M. Nansai admet que l’enrichissement des pays émergents lié aux exportations vers les pays riches peut leur permettre, ensuite, d’adopter des règles environnementales plus restreignantes et coûteuses. « Mais on ne peut pas se laver les mains de ces morts prématurées », dit M. Nansai.

Mécanismes d’ajustement

M. Nansai propose de taxer les biens provenant de pays ayant des règlements de qualité de l’air déficients, pour les encourager à resserrer ces politiques. Il s’agit d’une proposition similaire aux « mécanismes d’ajustement carbone aux frontières ». Ces taxes aux importations sont proposées par l’Union européenne et le Canada pour protéger leurs entreprises émettant beaucoup de gaz à effet de serre de la concurrence provenant de pays ne taxant pas les émissions de gaz à effet de serre.
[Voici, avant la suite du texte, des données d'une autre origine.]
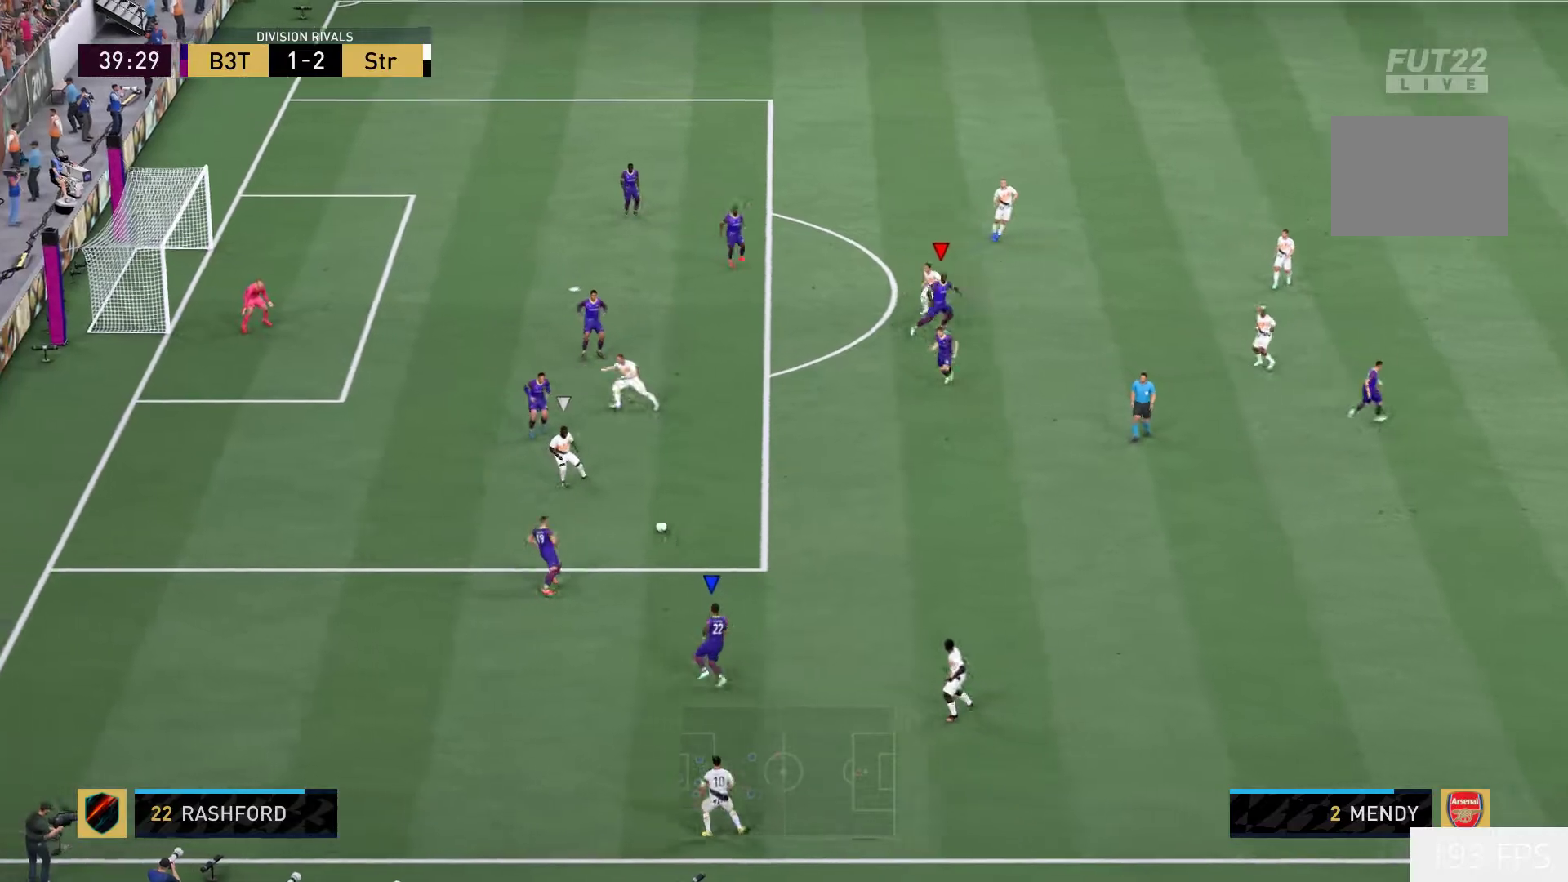
{"buttons": [], "left_stick": "up", "right_stick": "center", "events": []}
Michel Poitevin, économiste à l’Université de Montréal et spécialiste de ces mécanismes d’ajustement carbone, estime qu’il est délicat de dicter les choix politiques d’autres pays. « Pour les gaz à effet de serre, tout le monde en subit les conséquences, alors les mécanismes d’ajustement carbone sont justifiés, dit M. Poitevin. Mais la pollution atmosphérique locale est une autre chose. C’est comme pour le travail des enfants, ou les Ouïghours. Si les pays riches n’ont pas d’impact direct sur les choix politiques des autres pays, il devient plus délicat d’intervenir dans les décisions locales. » Si des taxes augmentent les prix des biens en provenance des pays émergents, les entreprises ne seront-elles pas tentées de passer leurs commandes aux usines des pays riches ? « Non, je crois qu’elles vont vouloir appuyer le développement des pays émergents, même si elles ne font pas d’économies en important les biens qu’elles vendent dans leurs magasins », dit M. Nansai.

1 pour 28

1 mort prématurée est causée dans les pays émergents pour chaque groupe de 28 consommateurs de pays riches qui achètent au cours de leur vie des produits fabriqués dans ces pays.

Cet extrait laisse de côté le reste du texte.